Exercise instructions:
Working from the records below, repeat exactly the lines starting at the line that contains "left wrist: (567, 333, -1)" and ending at the line that contains "left ankle: (543, 472, 2)", inclusive.

Data provided:
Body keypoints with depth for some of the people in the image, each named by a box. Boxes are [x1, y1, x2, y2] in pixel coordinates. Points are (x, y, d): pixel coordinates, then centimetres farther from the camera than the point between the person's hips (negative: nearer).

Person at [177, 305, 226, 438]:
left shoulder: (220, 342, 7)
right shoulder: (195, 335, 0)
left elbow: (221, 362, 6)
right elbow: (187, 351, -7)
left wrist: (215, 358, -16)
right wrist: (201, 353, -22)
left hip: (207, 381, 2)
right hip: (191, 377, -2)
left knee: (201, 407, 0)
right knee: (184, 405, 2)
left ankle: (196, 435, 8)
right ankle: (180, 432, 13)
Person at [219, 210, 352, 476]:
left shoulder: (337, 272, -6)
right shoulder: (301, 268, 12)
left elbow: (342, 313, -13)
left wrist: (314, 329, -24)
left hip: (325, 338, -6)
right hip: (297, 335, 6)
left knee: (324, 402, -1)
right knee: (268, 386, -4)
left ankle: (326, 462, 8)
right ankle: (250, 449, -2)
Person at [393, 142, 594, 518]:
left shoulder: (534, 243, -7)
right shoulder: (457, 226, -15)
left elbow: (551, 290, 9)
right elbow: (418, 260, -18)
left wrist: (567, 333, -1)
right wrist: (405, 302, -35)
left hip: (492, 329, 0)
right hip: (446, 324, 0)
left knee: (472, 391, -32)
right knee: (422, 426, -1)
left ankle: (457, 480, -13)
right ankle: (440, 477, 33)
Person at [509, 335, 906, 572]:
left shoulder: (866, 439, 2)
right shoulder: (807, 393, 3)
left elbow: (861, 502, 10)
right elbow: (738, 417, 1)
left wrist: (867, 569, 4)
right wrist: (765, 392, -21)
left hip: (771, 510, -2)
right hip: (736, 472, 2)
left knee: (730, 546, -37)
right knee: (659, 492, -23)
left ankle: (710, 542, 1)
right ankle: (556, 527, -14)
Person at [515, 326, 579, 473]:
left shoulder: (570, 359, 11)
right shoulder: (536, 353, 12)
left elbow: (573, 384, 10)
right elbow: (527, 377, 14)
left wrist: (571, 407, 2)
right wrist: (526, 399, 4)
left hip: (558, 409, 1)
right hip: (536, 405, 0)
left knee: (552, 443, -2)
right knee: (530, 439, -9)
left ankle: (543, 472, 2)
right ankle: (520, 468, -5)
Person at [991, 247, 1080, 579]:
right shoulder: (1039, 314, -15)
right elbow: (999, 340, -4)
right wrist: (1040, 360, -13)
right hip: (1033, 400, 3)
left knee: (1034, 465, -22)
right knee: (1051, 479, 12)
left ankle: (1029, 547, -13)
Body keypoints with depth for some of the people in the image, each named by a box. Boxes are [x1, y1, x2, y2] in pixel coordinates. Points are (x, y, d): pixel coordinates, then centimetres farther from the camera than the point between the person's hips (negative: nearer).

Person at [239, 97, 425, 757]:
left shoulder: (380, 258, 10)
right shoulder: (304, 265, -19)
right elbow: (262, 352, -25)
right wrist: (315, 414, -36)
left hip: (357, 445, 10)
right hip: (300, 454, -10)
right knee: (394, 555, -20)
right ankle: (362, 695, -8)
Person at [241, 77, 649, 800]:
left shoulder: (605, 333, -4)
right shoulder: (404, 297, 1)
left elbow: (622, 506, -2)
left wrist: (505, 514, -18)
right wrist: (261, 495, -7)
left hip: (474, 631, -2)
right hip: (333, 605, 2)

Solved exercise:
left wrist: (567, 333, -1)
right wrist: (405, 302, -35)
left hip: (492, 329, 0)
right hip: (446, 324, 0)
left knee: (472, 391, -32)
right knee: (422, 426, -1)
left ankle: (457, 480, -13)
right ankle: (440, 477, 33)
Person at [509, 335, 906, 572]:
left shoulder: (866, 439, 2)
right shoulder: (807, 393, 3)
left elbow: (861, 502, 10)
right elbow: (738, 417, 1)
left wrist: (867, 569, 4)
right wrist: (765, 392, -21)
left hip: (771, 510, -2)
right hip: (736, 472, 2)
left knee: (730, 546, -37)
right knee: (659, 492, -23)
left ankle: (710, 542, 1)
right ankle: (556, 527, -14)
Person at [515, 326, 579, 473]:
left shoulder: (570, 359, 11)
right shoulder: (536, 353, 12)
left elbow: (573, 384, 10)
right elbow: (527, 377, 14)
left wrist: (571, 407, 2)
right wrist: (526, 399, 4)
left hip: (558, 409, 1)
right hip: (536, 405, 0)
left knee: (552, 443, -2)
right knee: (530, 439, -9)
left ankle: (543, 472, 2)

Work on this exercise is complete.